My fascination with texture and tactility of objects had been developed from the time I was a child. I was exposed to nature in a way that illuminated both the beauty and the grotesque in the world around me. In many ways, I have been trained to observe the natural world with from the inside out as much as I was taught to marvel in the relationships between the microscopic and macroscopic. As a daughter of a scientist, we regularly looked at the world through microscopes, telescopes, and kaleidoscopes. The shifts in experiencing the world through different lenses created a sense of awe and curiosity I am forever eager to experience. It is the excitement of being a child, infused with a visceral sense of wonder and awe.
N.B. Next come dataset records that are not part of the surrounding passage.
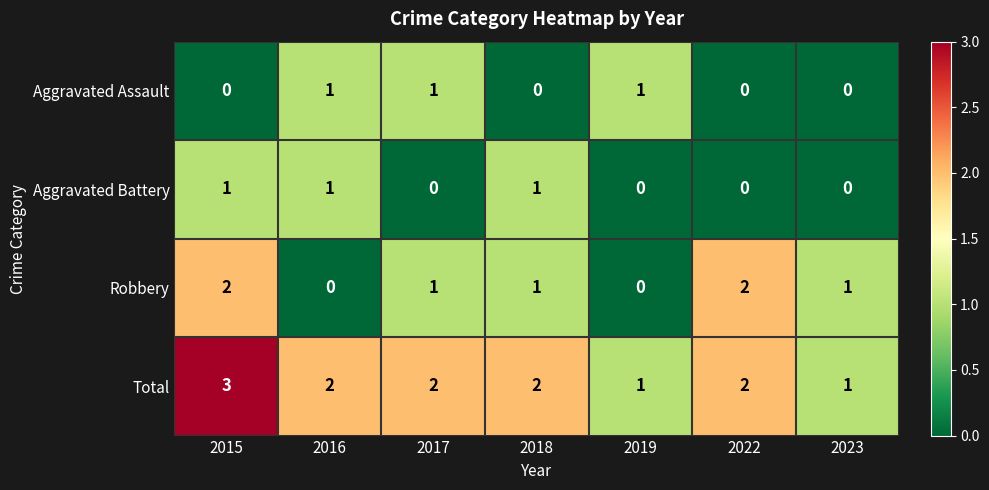

How many values in the Robbery series are below 1?

2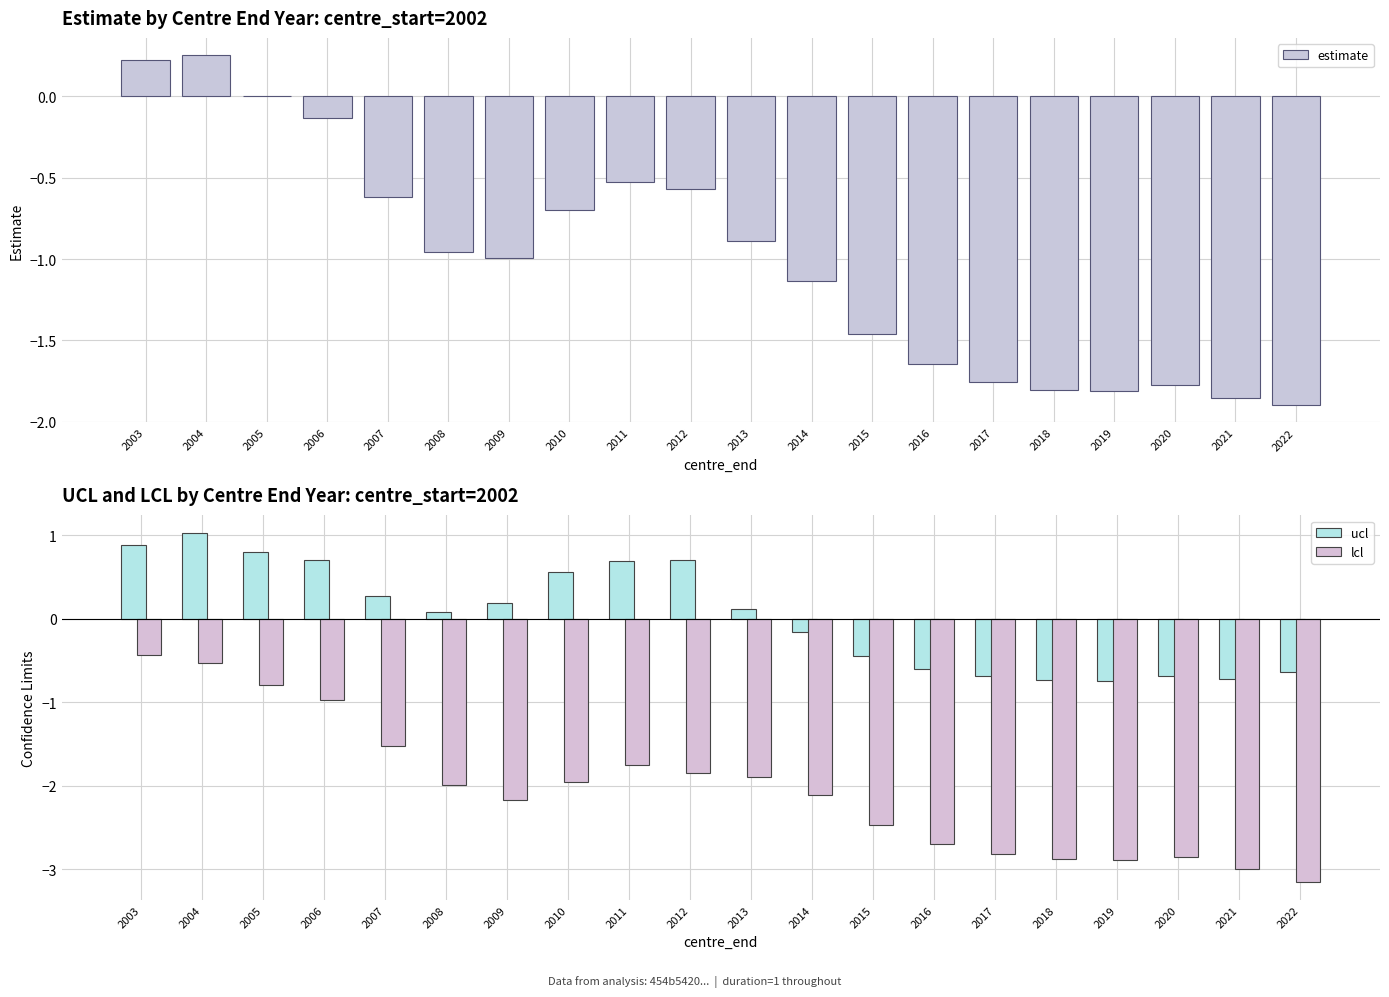

Reading left to right, extract all data points from this chart.

estimate: 0.2	0.3	0.0	-0.1	-0.6	-1.0	-1.0	-0.7	-0.5	-0.6	-0.9	-1.1	-1.5	-1.6	-1.8	-1.8	-1.8	-1.8	-1.9	-1.9
ucl: 0.9	1.0	0.8	0.7	0.3	0.1	0.2	0.6	0.7	0.7	0.1	-0.2	-0.5	-0.6	-0.7	-0.7	-0.7	-0.7	-0.7	-0.6
lcl: -0.4	-0.5	-0.8	-1.0	-1.5	-2.0	-2.2	-2.0	-1.7	-1.8	-1.9	-2.1	-2.5	-2.7	-2.8	-2.9	-2.9	-2.9	-3.0	-3.2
While my approach to drawing is much like my approach to painting, organic and process-based, my drawings have much more to do with the minutia in the natural world and its relationship to the fibonacci sequence. In this context, this micro and macro relationship spans the entirety of my work. In drawing I am interested in the unfolding of organic growth and pattern. These 'organisms' are drawn with a desire to be understood in a tactile 3-dimensional way, inhabiting a world full of whimsy, fantasy, & peculiarity.
Developed by letting pools of highly saturated pigments slowly dry on different colored papers, watercolor and gouache are an invaluable part of my process. The sediment left behind is intense in chroma and texture, which resemble the surface of the moon or the boundaries of land masses one might see on the Earth as captured by distant satellites. I then use these as ‘maps’ to layer additional drawing and bas-relief elements. My Deep Ocean series and Sky Atlas : Nebular Formations series are developed in similar ways, while they are in a sense inversions of each other. Deep Ocean was driven by an interest in the availability of light and color in in complete darkness of the deep ocean, specifically bioluminescence. Sky Atlas: Nebular Formations explores the mosaic of the galaxy and all its kaleidoscopic spaces.
In exploring the boundaries of surfaces and textures, these works represent the fullest expression in a 3-dimensional object space. These sculptures capture a combination of tension and energy in form and color, that is an emblematic aspect in my work.
Working in Beijing, China in 2014, I was exploring the topography of the textures and colors of my paintings by imaging what a ‘slice’ of them would look like. Smashing and pushing paint and pigment powders between clear layers of Plexiglass in clear, opaque, and mirrored finishes, these works developed marks and patterns evocative of erosion in rivers or the delicate feathered edge of flowers, creating a sense of suspended chaos frozen in time.
These small scale works are an exploration of where object and painting meet, and the shifting relationship between light and texture. Inspired, in part, by holographic images, they reveal the interplay between different color fields on a dynamic topographical surface, which showcase the dance between shadow and light.